Even in cases where a significant difference is found, the actual difference in endpoint might not be clinically meaningful. One must compare the scale of the difference to clincial considerations.

The basic summary result for a test is the p-value. The p-value is a conditional probability, the probability of observing a difference more extreme than our single observed difference if the null hypothesis is correct and the study were repeated (replicated) a large number of times. P-values sufficiently close to zero suggest that the obeserved difference is highly unusual if the null hypothesis is true. This is where the 5% and 1% values come in, as arbitrary standards.

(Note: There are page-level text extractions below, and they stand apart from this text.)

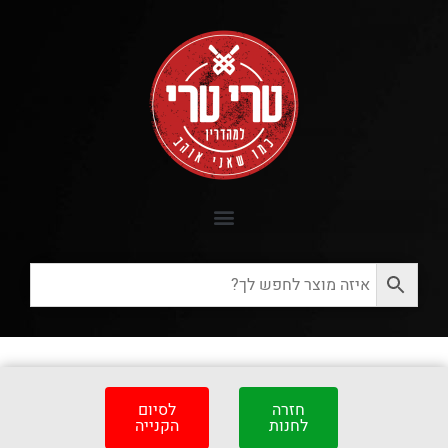
חזרה
לסיום
לחנות
הקנייה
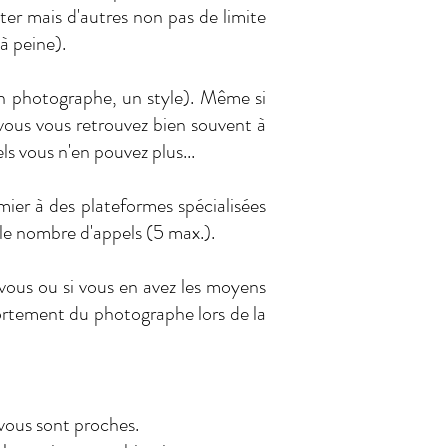
er mais d'autres non pas de limite
à peine).
un photographe, un style). Même si
 vous vous retrouvez bien souvent à
s vous n'en pouvez plus...
mier à des plateformes spécialisées
 le nombre d'appels (5 max.).
 vous ou si vous en avez les moyens
ortement du photographe lors de la
 vous sont proches.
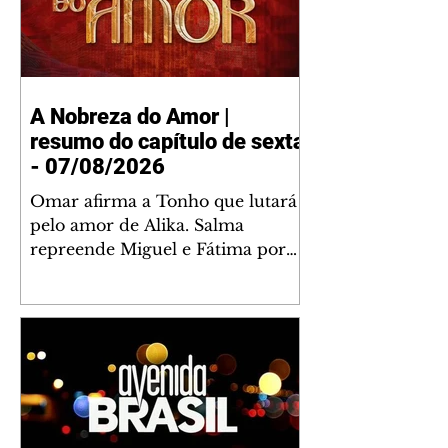
A Nobreza do Amor |
resumo do capítulo de sexta
- 07/08/2026
Omar afirma a Tonho que lutará
pelo amor de Alika. Salma
repreende Miguel e Fátima por
terem sido rudes com Omar.
Maria Helena aconselha Manoel
sobre seu namoro com Ana
Maria. Pressionado, Bakari revela
a Jendal que Chinua esteve em
terras inimigas. Omar pede que
Alika o acompanhe até a agência
bancária. Chinua alerta Dumi,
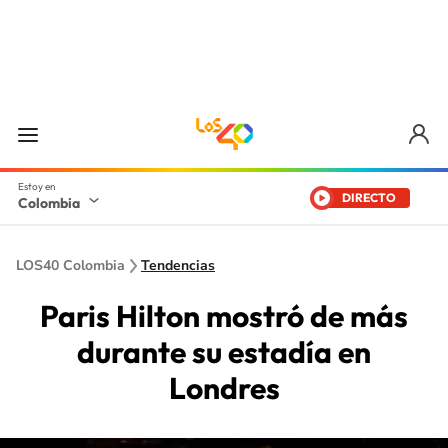
DIRECTO
Colombia
LOS40 Colombia
Tendencias
Paris Hilton mostró de más
durante su estadía en
Londres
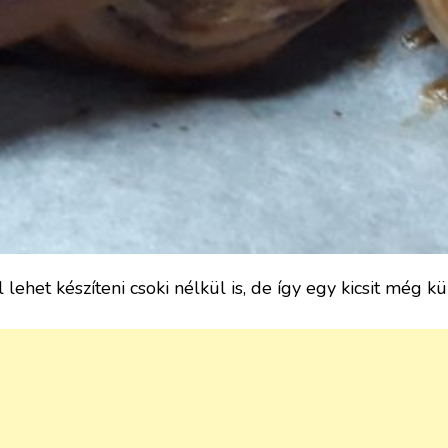
 lehet készíteni csoki nélkül is, de így egy kicsit még k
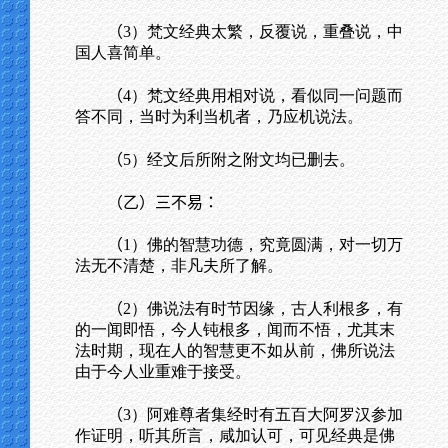
（
3）梵文经典太繁，反覆说，重叠说，中
国人喜简单。
（
4）梵文经典用相对说，看似同一问题而
答不同，当时为利当机者，乃应机说法。
（
5）经文后所附之附文均已删去。
（乙）三不易：
（
1）佛的智慧功德，究竟圆满，对一切万
法无不清楚，非凡夫所了解。
（
2）佛说法有时节因缘，古人利根多，有
的一闻即悟，今人钝根多，闻而不悟，尤其末
法时期，现在人的智慧更不如从前，佛所说法
由于今人业重难于接受。
（
3）阿难尊者集经时有五百大阿罗汉参加
作证明，听其所言，咸加认可，可见经典是佛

Clinical and logistic considerations can damage a trial: imprecise or mis-classification of clinical endpoints; faulty randomization of subjects; excessive or imbalanced drop-off of subjects; non-compliance of subjects to the study protocol; breaking the study blinds by clinical personnel or study subjects; insufficient follow-up time.

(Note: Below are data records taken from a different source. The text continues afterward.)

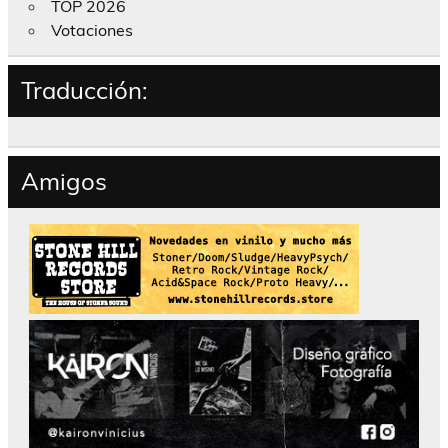
TOP 2026
Votaciones
Traducción:
Amigos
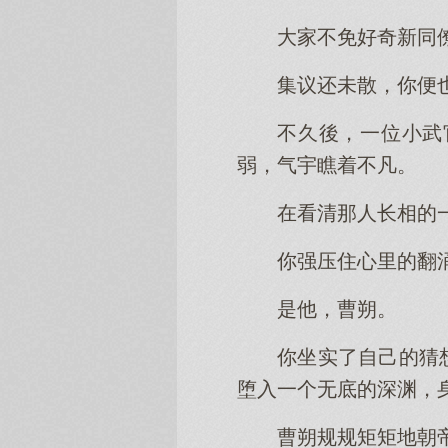
大家不免好奇新同
集议还未散，你便
不久後，一位小武
弱，气宇瞧着不凡。
在看清那人长相的
你强压住心里的翻
是他，曹朔。
你坐实了自己的猜
堕入一个无底的深渊，
曹朔规规矩矩地朝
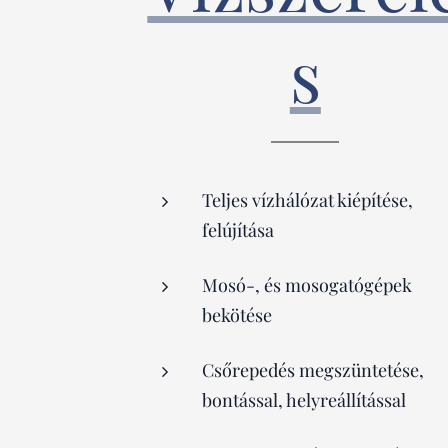
s
Teljes vízhálózat kiépítése,
felújítása
Mosó-, és mosogatógépek
bekötése
Csőrepedés megszüntetése,
bontással, helyreállítással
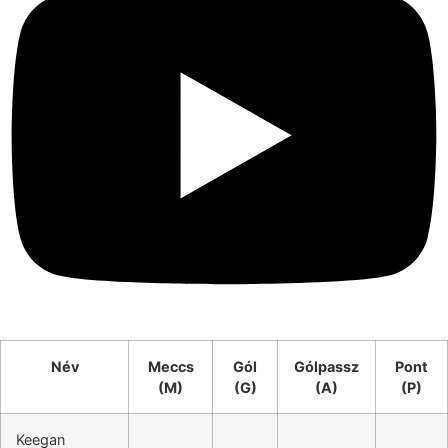
Név
Meccs
Gól
Gólpassz
Pont
(M)
(G)
(A)
(P)
Keegan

Finally, the study populations used are generally not suitable for easy generalization to the general population. Study eligibility is generally restricted to allow an optimally “clean” interpretation of results. In the current model, Phase IV (post-license) studies serve as a check on the safety of licensed medications as they are used in general populations.

So there was a recent study (the link over here is now broken, unfortunately) that found that only those with the worst pain got any benefit, and only from the combination of Glucosamine + Chondroitin. So I stopped taking my G+C to see what would happen. I sure notice the difference (it’s my thumbs that hurt–genetic or years of guitar playing?). Does the study suggest that I’m being taken in by the placebo effect, or does the stuff really help me? Is there any way to know for sure? Is it possible that taking the supplements will prevent/minimize further damage? It seems clear that nothing will repair the damage already done.